No, what really stumps us about George Clooney is all that time he spent, before ER, wandering in the wilderness of Hollywood like some kind of cut-rate Jan-Michael Vincent. His pre-ER credits are so laughably bottom-of-the-barrel, so ludicrously struggling-actorish, that you can't help getting suspicious that maybe he planned it all as a huge practical joke. As though he bragged to some buddies circa 1981, "Wouldn't it be hilarious if, before I become the huge movie star I am so obviously genetically programmed to be, I bummed around for ten years doing Combat High? Grizzly 2: The Predator?
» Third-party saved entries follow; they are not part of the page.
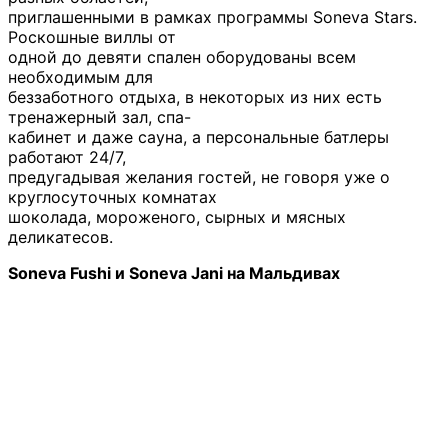
приглашенными в рамках программы Soneva Stars.
Роскошные виллы от
одной до девяти спален оборудованы всем
необходимым для
беззаботного отдыха, в некоторых из них есть
тренажерный зал, спа-
кабинет и даже сауна, а персональные батлеры
работают 24/7,
предугадывая желания гостей, не говоря уже о
круглосуточных комнатах
шоколада, мороженого, сырных и мясных
деликатесов.
Soneva Fushi и Soneva Jani на Мальдивах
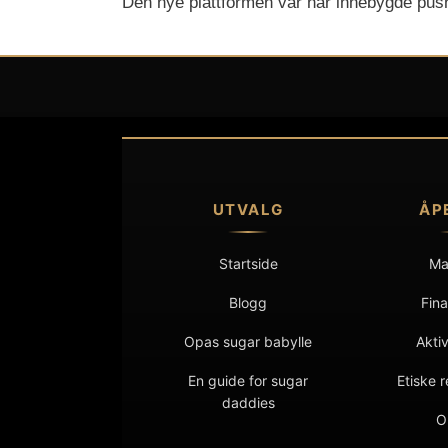
Den nye plattformen vår har innebygde push-v
UTVALG
ÅP
Startside
Ma
Blogg
Fina
Opas sugar babylle
Akti
Svenska
En guide for sugar
Etiske r
daddies
Latviešu valoda
O
Íslenska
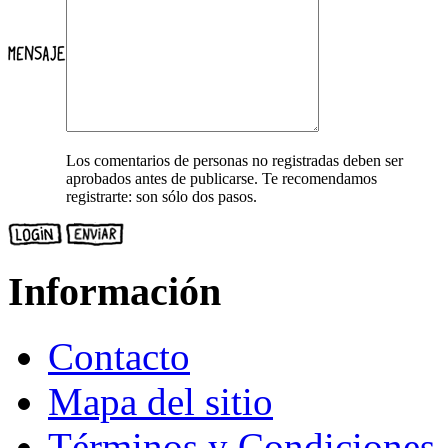
Los comentarios de personas no registradas deben ser
aprobados antes de publicarse. Te recomendamos
registrarte: son sólo dos pasos.
Información
Contacto
Mapa del sitio
Términos y Condiciones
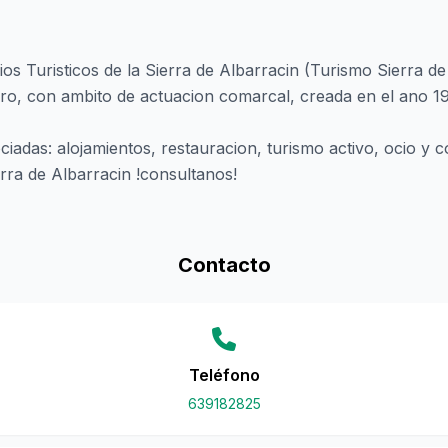
s Turisticos de la Sierra de Albarracin (Turismo Sierra de
cro, con ambito de actuacion comarcal, creada en el ano 1
ciadas: alojamientos, restauracion, turismo activo, ocio y
erra de Albarracin !consultanos!
Contacto
Teléfono
639182825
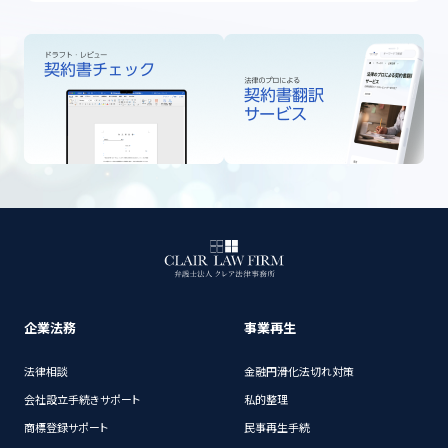
企業法務
事業再生
法律相談
金融円滑化法切れ対策
会社設立手続きサポート
私的整理
商標登録サポート
民事再生手続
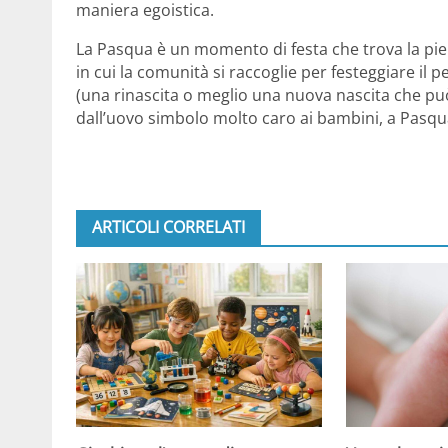
maniera egoistica.
La Pasqua è un momento di festa che trova la p
in cui la comunità si raccoglie per festeggiare il
(una rinascita o meglio una nuova nascita che p
dall’uovo simbolo molto caro ai bambini, a Pasqu
ARTICOLI CORRELATI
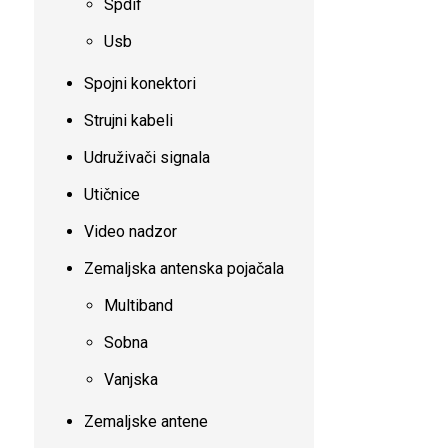
Spdif
Usb
Spojni konektori
Strujni kabeli
Udruživači signala
Utičnice
Video nadzor
Zemaljska antenska pojačala
Multiband
Sobna
Vanjska
Zemaljske antene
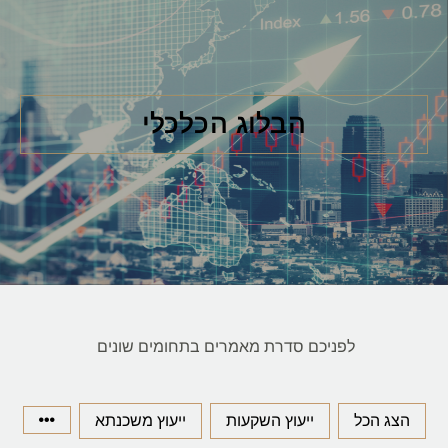
הבלוג הכלכלי
לפניכם סדרת מאמרים בתחומים שונים
הצג הכל
ייעוץ השקעות
ייעוץ משכנתא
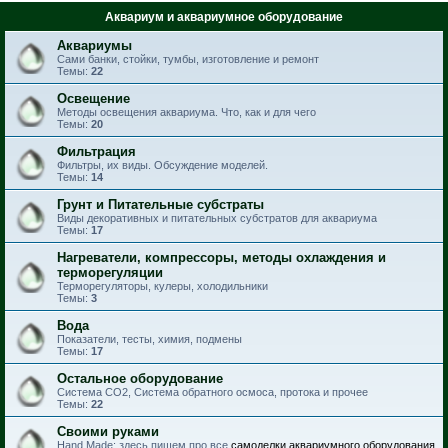
Аквариум и аквариумное оборудование
Аквариумы
Сами банки, стойки, тумбы, изготовление и ремонт
Темы:
22
Освещение
Методы освещения аквариума. Что, как и для чего
Темы:
20
Фильтрация
Фильтры, их виды. Обсуждение моделей.
Темы:
14
Грунт и Питательные субстраты
Виды декоративных и питательных субстратов для аквариума
Темы:
17
Нагреватели, компрессоры, методы охлаждения и
терморегуляции
Терморегуляторы, кулеры, холодильники
Темы:
3
Вода
Показатели, тесты, химия, подмены
Темы:
17
Остальное оборудование
Система CO2, Система обратного осмоса, протока и прочее
Темы:
22
Своими руками
Hand Made: здесь пишем про все
самоделки аквариумного оборудования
Return of the Killer Tomatoes?" How plausible is it that, in a city crawling with casting agents and talent scouts, not one of them spotted Clooney as "Chic Chesbro" in TV's Sunset Beat in 1990 and thought, Hmmm, maybe that kid's got something?
Because, to watch Clooney now, it seems pretty obvious that he's got something.
No matter. Consider he nabbed the Golden Globe for his very charming turn in O Brother, and he has enticing future projects like Charlie Kaufman's Chuck Barris bio, Confessions of a Dangerous Mind, and Steven Soderbergh's Ocean's Eleven remake loaded in the torpedo tubes, we think he'll be just fine. As such, we aren't so much calling for Clooney to receive more fame as we are sounding the klaxons and unleashing a great Aaah-ooo-gah! Aaah-ooo-gah! to warn the citizenry: hug your loved ones, stock your pantries, and find shelter in doorways and under desks, because Clooney is about to start sucking up all the fame in a hundred-mile radius like the great, huge fame-sucking vacuum he has become.